Ferriss recomienda seguir una dieta hipoinformativa, es decir, desentenderse de toda clase de informaciones que no sean relevantes y de uso instantáneo. Ni hablar de periódicos, revistas, radio o televisión. Nada de deambular por Internet. Prohibidos los libros, salvo los suyos. Aun a riesgo de vivir en la inopia y fuera de las realidades compartidas, Ferriss reconoce que no prescinde de un compromiso ciudadano tan crucial como el voto. Pero ni siquiera entonces pierde el tiempo con promesas programáticas ni otras complicaciones. Le basta consultar a sus allegados. La democracia reducida a la nada.

Lo más fácil es enarcar la ceja y lanzar una mirada condescendiente. Al fin y al cabo, de ahí procede la palabra idiota, de aquellos ciudadanos griegos que hacían de su capa un sayo y se escurrían de la vida política. La esfera pública, se lamenta Aristóteles, es objeto de gran descuido pues "todos se preocupan especialmente de las cosas propias (idion), y menos de las comunes (koinon), o sólo en la medida en que atañe a cada uno". El defensor encarnizado del gremio periodístico encontrará aquí un razonamiento favorable. ¿Cómo podemos contribuir al bien colectivo si desconocemos el mapa de la actualidad que nos brinda cada día la prensa?

No obstante, y sin ánimo de arrojar piedras sobre el propio tejado, conviene hacer examen de conciencia. En primer lugar, como comunicadores. En segundo lugar, como consumidores de noticias. Y digo "consumidores" porque las noticias son también una mercancía sometida a los designios más crueles de la oferta y la demanda. Lo relevante se confunde con lo novedoso, objeta Dobelli, y cualquier información que excite la curiosidad del consumidor será susceptible de estamparse en letras de molde aunque carezca de toda trascendencia. Si las dinámicas sensacionalistas existen es porque las alentamos con nuestros clics, nuestros likes y nuestros índices de audiencia.

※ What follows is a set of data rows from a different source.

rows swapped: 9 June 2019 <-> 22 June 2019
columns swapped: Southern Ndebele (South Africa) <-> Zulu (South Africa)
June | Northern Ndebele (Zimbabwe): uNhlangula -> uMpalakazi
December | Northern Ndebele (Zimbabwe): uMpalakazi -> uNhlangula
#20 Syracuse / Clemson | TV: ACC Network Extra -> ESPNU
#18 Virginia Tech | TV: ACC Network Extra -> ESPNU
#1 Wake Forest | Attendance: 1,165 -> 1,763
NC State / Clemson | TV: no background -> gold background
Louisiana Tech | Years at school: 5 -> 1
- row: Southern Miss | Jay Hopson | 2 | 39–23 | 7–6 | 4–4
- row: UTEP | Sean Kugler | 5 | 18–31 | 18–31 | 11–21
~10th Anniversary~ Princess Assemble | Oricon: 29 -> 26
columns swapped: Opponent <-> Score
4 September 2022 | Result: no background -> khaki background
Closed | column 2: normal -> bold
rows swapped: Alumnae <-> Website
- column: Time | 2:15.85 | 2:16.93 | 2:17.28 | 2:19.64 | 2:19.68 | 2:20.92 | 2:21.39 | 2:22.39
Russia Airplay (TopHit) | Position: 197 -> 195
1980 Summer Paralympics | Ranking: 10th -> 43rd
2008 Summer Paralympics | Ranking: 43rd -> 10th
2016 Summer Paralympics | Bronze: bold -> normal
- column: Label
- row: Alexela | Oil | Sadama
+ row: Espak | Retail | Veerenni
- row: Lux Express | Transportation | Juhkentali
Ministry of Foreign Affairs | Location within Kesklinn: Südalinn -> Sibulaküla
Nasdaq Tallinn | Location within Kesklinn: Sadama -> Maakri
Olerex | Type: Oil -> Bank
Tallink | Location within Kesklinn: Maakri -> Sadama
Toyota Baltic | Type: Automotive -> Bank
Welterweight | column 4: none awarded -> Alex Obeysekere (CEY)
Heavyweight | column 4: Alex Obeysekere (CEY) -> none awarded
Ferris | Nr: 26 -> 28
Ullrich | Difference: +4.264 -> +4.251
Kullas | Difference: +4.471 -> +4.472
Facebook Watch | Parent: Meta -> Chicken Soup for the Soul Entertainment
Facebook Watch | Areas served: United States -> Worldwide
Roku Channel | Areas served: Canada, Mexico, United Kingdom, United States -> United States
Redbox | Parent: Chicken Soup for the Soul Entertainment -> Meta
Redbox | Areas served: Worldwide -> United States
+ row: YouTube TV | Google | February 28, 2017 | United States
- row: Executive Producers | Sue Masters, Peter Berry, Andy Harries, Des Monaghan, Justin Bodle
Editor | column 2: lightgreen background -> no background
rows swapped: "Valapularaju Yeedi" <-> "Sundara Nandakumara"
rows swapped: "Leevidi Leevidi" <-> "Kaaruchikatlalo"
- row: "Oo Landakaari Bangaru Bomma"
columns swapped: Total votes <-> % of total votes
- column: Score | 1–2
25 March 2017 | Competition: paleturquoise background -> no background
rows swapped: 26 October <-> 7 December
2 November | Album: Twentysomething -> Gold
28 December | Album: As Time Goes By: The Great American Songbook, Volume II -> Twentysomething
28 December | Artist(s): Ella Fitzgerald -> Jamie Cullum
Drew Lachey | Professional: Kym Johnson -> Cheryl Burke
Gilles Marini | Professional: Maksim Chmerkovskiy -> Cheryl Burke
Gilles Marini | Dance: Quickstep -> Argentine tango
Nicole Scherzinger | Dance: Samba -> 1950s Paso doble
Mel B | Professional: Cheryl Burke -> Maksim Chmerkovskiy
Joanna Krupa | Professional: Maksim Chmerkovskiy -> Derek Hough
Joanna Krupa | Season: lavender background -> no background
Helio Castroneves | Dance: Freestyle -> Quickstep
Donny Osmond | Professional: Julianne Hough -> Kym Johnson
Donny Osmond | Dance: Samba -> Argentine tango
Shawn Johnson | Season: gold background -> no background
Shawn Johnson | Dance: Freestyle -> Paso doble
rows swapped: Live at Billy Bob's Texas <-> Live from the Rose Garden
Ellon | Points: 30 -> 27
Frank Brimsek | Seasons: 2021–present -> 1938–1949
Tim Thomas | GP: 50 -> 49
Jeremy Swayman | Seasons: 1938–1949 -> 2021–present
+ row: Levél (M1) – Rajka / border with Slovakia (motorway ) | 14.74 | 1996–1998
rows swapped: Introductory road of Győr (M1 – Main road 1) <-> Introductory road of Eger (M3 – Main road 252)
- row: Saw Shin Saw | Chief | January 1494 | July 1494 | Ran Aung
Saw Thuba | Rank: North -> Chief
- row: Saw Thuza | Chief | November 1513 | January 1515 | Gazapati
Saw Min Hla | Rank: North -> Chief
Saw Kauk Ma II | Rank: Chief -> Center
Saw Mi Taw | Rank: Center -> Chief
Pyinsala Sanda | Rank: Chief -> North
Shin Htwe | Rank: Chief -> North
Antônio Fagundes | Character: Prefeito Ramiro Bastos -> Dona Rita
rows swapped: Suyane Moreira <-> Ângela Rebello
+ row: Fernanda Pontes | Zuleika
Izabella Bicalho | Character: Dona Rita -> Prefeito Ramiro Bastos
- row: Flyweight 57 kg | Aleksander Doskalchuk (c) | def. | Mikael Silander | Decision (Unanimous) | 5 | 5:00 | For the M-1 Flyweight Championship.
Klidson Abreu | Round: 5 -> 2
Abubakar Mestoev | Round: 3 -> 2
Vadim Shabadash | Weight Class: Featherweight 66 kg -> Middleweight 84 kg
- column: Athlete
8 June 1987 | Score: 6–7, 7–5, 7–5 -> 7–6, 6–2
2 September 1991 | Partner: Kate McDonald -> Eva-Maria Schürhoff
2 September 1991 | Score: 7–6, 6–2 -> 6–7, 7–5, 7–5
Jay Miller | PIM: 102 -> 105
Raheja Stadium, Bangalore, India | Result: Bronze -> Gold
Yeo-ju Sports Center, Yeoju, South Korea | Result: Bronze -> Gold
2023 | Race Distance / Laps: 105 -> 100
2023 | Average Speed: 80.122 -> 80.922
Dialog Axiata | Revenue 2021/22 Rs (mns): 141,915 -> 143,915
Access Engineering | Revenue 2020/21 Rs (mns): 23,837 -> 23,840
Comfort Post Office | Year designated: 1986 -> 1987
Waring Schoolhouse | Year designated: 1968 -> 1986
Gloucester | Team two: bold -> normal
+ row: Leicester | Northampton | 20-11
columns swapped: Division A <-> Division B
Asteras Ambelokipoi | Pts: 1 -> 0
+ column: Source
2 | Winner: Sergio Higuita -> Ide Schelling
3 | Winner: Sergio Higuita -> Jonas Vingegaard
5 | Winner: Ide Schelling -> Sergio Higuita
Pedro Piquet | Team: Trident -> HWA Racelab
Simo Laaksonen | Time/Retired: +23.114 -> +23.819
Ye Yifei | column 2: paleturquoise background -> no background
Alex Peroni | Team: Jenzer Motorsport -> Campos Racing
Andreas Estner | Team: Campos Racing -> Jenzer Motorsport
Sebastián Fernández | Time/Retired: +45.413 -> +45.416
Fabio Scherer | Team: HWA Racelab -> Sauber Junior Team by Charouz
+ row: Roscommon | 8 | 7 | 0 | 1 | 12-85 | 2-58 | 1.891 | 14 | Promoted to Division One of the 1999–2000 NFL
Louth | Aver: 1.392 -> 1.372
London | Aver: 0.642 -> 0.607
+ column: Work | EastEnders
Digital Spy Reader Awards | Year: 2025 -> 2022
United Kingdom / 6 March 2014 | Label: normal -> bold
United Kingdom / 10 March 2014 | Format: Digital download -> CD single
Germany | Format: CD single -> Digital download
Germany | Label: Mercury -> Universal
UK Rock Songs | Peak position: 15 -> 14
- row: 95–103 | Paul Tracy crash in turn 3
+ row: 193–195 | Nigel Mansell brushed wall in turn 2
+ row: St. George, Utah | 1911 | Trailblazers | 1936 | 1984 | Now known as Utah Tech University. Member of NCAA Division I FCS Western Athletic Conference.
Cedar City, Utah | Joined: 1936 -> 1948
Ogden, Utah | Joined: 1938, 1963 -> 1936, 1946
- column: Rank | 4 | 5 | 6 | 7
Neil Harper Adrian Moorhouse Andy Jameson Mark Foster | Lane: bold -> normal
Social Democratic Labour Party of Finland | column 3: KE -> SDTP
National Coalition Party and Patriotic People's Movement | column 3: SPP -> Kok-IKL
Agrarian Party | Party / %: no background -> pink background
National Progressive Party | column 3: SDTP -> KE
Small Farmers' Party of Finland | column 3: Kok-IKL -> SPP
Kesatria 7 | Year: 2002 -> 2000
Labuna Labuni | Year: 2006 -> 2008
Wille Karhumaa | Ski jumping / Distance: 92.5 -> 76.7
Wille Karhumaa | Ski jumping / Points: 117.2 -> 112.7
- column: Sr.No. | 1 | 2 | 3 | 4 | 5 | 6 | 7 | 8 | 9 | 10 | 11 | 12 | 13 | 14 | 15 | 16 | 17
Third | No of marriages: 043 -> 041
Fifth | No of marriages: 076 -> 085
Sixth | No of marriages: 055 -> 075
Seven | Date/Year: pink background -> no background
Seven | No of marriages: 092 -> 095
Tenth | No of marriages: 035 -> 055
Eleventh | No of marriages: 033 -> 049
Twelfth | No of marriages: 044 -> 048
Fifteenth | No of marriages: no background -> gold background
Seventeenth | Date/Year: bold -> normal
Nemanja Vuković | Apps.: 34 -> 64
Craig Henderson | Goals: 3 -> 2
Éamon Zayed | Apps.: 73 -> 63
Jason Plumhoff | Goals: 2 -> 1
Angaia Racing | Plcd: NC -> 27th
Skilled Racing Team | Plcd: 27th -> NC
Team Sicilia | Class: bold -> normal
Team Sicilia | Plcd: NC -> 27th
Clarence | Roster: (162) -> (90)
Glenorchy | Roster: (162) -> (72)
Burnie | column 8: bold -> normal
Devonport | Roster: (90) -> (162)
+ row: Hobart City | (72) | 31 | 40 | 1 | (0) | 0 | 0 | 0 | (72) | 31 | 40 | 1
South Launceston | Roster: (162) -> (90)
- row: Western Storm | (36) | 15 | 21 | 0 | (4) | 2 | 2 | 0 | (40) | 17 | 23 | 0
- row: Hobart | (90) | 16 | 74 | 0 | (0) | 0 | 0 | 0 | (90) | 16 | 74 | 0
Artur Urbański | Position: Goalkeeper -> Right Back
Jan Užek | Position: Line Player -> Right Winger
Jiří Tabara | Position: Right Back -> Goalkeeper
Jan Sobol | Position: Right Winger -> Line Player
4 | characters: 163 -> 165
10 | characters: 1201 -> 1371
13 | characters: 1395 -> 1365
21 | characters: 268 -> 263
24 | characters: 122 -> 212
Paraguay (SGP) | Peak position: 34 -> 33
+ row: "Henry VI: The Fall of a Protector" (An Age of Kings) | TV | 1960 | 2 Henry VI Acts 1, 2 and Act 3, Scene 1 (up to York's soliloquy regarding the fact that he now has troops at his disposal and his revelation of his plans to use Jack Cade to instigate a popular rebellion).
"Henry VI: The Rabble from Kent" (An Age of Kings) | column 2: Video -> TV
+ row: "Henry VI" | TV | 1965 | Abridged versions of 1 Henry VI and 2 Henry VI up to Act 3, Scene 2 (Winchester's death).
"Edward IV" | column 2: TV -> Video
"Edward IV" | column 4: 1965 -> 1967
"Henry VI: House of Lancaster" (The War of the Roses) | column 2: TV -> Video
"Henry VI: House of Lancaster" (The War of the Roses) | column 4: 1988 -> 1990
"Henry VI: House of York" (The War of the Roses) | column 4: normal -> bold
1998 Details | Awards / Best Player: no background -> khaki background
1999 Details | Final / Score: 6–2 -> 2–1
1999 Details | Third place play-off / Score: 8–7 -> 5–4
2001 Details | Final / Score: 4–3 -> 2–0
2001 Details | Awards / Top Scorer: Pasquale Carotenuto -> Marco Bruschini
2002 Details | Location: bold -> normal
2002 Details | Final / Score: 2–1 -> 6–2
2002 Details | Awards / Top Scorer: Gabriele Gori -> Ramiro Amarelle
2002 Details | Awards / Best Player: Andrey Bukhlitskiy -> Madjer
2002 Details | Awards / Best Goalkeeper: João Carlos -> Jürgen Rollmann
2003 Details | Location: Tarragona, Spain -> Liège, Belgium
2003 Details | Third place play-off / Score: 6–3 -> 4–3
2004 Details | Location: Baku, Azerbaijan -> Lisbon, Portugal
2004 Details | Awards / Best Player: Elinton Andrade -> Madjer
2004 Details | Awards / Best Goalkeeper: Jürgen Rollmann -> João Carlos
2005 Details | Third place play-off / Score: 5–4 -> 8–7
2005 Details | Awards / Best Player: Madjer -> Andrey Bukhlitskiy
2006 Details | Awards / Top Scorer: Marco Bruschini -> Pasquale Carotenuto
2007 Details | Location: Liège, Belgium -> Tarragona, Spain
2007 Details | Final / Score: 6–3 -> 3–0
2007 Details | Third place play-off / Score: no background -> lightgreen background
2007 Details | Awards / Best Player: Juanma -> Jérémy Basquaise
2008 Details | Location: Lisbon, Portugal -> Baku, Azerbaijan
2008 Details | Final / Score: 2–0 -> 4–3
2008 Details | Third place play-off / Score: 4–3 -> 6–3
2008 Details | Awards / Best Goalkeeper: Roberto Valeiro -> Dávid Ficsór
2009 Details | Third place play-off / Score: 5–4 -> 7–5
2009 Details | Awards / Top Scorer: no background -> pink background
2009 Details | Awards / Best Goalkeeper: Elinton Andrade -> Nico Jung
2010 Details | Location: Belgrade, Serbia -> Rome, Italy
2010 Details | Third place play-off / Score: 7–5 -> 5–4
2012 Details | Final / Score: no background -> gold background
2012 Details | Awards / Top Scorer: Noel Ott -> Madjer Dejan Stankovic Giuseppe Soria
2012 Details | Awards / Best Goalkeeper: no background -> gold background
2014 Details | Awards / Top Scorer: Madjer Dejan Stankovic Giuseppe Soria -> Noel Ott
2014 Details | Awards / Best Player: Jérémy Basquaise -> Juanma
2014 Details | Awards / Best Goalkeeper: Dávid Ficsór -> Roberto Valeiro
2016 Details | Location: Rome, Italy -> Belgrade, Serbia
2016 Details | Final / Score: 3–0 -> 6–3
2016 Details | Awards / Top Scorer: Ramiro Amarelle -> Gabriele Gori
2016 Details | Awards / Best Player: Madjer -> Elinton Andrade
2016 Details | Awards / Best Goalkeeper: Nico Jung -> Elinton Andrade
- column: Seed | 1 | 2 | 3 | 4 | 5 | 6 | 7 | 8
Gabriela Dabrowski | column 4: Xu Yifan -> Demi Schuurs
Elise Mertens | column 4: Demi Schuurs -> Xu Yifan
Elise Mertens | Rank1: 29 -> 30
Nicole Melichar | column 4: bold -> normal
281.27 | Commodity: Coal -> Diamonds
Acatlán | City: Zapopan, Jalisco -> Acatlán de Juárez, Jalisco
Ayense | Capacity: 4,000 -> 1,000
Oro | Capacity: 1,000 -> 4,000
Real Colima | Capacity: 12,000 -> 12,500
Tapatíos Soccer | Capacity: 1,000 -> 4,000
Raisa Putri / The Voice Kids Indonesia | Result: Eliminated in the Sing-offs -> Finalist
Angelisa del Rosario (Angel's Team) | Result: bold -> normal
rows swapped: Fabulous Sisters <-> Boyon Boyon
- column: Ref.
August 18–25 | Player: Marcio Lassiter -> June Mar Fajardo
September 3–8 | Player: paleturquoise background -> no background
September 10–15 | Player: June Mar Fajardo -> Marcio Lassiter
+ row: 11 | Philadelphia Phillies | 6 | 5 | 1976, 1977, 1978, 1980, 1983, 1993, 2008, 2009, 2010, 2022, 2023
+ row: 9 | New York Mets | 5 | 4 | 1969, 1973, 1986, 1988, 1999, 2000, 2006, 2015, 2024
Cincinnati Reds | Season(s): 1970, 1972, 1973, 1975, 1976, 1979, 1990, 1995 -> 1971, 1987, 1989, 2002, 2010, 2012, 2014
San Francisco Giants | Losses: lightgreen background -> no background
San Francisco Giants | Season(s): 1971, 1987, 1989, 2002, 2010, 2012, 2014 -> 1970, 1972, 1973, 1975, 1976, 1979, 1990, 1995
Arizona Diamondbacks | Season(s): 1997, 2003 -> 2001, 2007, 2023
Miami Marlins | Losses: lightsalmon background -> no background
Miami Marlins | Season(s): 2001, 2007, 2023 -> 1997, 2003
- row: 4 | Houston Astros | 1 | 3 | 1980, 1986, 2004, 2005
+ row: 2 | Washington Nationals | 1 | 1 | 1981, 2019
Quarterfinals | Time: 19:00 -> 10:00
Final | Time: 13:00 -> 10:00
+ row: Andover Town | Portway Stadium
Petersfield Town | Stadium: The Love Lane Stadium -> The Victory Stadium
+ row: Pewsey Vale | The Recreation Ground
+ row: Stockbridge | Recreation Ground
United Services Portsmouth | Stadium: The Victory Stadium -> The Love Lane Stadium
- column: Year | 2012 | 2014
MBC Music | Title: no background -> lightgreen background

En un entorno digital que premia la inmediatez, se ha impuesto la obligación tácita de informar lo antes posible sobre eventos cuyos matices e implicaciones aún desconocemos. Lo importante es llegar el primero y no hay error que no sea subsanable con una ráfaga de correcciones y ampliaciones. Las tertulias echan humo y las redes sociales han reforzado la lógica de la opinión apresurada, la sentencia sumarísima condensada en una frase, un lema, un tuit. La objetividad exige un reposo que la actualidad nos niega. Werner Jaeger observa ya este dilema en el historiador griego Tucídides: cuanto más próximo y actual es un asunto, más comprometedor parece adoptar un punto de vista.

En su versión más tajante, los detractores de la prensa alegan además razones de salud mental y quietud del espíritu. Las noticias crecen hasta los límites de la superpoblación, generan una extraña forma de dependencia, acaparan nuestra atención e inundan nuestros pensamientos. Por si fuera poco, la información de valor se confunde con toda suerte de banalidades y estamos expuestos a un ejercicio permanente de búsqueda y selección. De alguna forma hemos reemplazado la lectura profunda por el escaneo veloz de los textos. El laberinto de enlaces, regidos por un opaco sistema de algoritmos, nos lleva a navegar a la deriva y a merced de los reclamos más ruidosos. Una garantía de fatiga cerebral.

La conclusión parece lógica: apaga la televisión, desintoniza tu emisora de radio favorita, no leas las noticias cada día y reclúyete en la lectura monacal de libros enjundiosos al margen de toda acción pública. Hay otra conclusión posible, sin embargo, que nos apela. Se trata de enriquecer el debate con cierta higiene mediática. Guardar el decoro deontológico. Esquivar los escándalos de postín aunque sean más rentables. Contener el juicio. Matizar las opiniones. Premiar el trabajo honesto y proscribir las malas prácticas. Es difícil mantener la calma entre tanto ruido, es verdad. Pero es peor el riesgo de terminar convertido, en el sentido más griego del término, en un perfecto y desnoticiado idiota.